By Chaya Cooperberg
The glossy, larger than life billboards draw you in. The snappy commercials can also get you. By the time the city-wide publicity assault is through, you’ve been to see Les Mis three times, bought the original soundtrack and own the t-shirt. We’re all saps for big-time productions. But more and more theatre-goers are searching for that elusive, and exclusive, things called culture. Look no further than the Rhubarb! Festival.

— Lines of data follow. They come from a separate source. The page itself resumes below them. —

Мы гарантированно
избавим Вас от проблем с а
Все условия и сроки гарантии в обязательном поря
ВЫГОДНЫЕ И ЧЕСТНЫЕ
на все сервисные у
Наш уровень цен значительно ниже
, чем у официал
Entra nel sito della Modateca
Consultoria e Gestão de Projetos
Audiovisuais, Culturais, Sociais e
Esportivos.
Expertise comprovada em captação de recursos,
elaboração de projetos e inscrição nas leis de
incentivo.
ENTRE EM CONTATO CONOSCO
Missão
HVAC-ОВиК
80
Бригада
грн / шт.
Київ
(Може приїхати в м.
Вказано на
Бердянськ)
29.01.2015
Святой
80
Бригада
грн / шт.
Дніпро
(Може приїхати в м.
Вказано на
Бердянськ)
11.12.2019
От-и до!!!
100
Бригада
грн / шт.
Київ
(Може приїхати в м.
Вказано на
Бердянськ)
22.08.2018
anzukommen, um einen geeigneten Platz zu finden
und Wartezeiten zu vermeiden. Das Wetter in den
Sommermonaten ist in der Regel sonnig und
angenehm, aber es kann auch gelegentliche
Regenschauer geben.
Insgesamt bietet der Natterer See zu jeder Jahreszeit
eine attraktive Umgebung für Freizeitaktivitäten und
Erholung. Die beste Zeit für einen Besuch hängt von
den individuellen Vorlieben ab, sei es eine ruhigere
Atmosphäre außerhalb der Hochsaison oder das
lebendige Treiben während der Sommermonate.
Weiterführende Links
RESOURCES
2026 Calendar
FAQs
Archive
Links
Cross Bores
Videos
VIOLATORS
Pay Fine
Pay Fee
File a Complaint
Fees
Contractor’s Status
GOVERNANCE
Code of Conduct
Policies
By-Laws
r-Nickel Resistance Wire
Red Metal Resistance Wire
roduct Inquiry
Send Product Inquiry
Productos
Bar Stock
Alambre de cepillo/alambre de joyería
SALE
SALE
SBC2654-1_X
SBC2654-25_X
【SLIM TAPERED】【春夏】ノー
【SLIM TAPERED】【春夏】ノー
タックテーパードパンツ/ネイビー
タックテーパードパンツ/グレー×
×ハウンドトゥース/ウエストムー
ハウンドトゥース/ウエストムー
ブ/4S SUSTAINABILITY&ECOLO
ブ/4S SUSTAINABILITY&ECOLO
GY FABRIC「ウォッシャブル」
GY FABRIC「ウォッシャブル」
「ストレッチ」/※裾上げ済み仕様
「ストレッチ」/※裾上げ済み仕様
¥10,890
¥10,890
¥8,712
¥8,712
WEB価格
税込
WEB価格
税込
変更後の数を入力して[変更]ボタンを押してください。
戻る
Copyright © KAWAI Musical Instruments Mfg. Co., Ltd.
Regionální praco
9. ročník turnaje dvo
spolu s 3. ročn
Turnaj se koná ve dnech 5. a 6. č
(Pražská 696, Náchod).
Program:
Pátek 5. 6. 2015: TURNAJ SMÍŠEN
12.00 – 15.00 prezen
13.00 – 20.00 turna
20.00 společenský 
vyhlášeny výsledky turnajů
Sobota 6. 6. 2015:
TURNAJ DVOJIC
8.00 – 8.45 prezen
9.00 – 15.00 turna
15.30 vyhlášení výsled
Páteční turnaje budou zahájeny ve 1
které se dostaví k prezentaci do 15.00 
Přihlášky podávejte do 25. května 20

Most, if not all, of the people who write for, direct or perform in Buddies in Bad Times’ productions are Canadian. Publicist Jonathan DaSilva estimates the Canadian content at “ninety-nine per cent, if not more.” At a time when the American-anthemic Ragtime is number one on Toronto’s must-see list, and the Canadian Stage Company’s headliner is Angels in America, a visit to Buddies comes close to being an act of patriotism. “It’s a festival that celebrates the mediocre,” Chris says in a play called The Best Play in the Rhubarb! Festival Ever. The opening night audience made up mainly of theatre people laugh conspiratorially. At the 19th annual Rhubarb! Festival, people come to laugh at themselves and each other. Held from February 5-23 at the Buddies in Bad Times Theatre, it promises to be “three weeks of theatrical mayhem.” With 175 seats and a separate cabaret, Buddies is known as the best mid-sized theatre in Toronto. In its mission statement the theatre describes itself as an “artist-run, non-profit, queer theatre company committed to the development and production of radical new Canadian work.” The theatre started producing works in 1979, and has been in its new building on Alexander Street, just south of Wellesley, for three years. Toronto is a city filled with suffering independent theatre companies due to drastic Ontario arts grants cuts, but a few lucky ones, like Buddies, are surviving and thriving in the wake of turmoil. Their strong base, and secure $90,000 art grant, give it the leverage and ability to host a solid, talented cast and play lineup.
Rhubarb! presents 19 plays, six new ones each week, all six performed nightly, Wednesday to Sunday. Showtime begins at eight p.m., and each play lasts about half an hour, sitcom length without having the distracting commercials. Like a sitcom, each play introduces characters and plot quickly, delivers a message and neatly wraps up. While short on character and plot development, the plays are long on wit, pithy one-liners and the occasional insight. It is the company’s mission to “challenge the professional theatre experience by blurring and reinventing boundaries between artistic disciplines, performer and audience, gay and lesbian, queer and straight, male and female, good and bad.” Don’t go expecting to be shocked, though. There are only so many taboos and boundaries to break down and, if you’re a regular purveyor of daytime talk shows, you’ve seen and heard it all before.
What is interesting about the theatre and the festival is the normalcy, frankness and artistry in which controversial social and cultural issues are addressed. Many of the plays deal with the dynamics of different relationships, gender lines, mortality and AIDS. As a theatre in the heart of Toronto’s gay district, Buddies serves as a creative outlet for community issues. However, the theatre is not limited in focus. Only a third of the plays have gay and/or lesbian content, according to publicist DaSilva. “Plays are selected for their innovative staging and writing,” he says.
This year’s Rhubarb! presents plays by some “veteran experimenters” such as Glenn Christie, Stephen Seabrook and Sarah Stanley. Some newcomers are also included in the mix because, as recently-resigned founder and artistic director Skye Gilbert puts it, “That’s the only way artists get discovered — theatres have to put out plays by PEOPLE YOU’VE NEVER HEARD OF!” Upcoming plays include Kitchen, written and directed by Glenn Christie, about the burning of a Southern Ontario farmhouse, and the strange deaths of a brother and sister who lived there. Thalambu is a play that incorporates dance, yoga and martial arts, to explore issues of colour, caste and class within a south Asian community. Then there are plays like Sam Hancock’s Involuntary Contraction, which describes itself only as, “Two men. Nine scenes. No answers…”
For a relatively painless, entertaining evening or two, show your colours, raise the flag and try out Rhubarb! — it’s better than it tastes.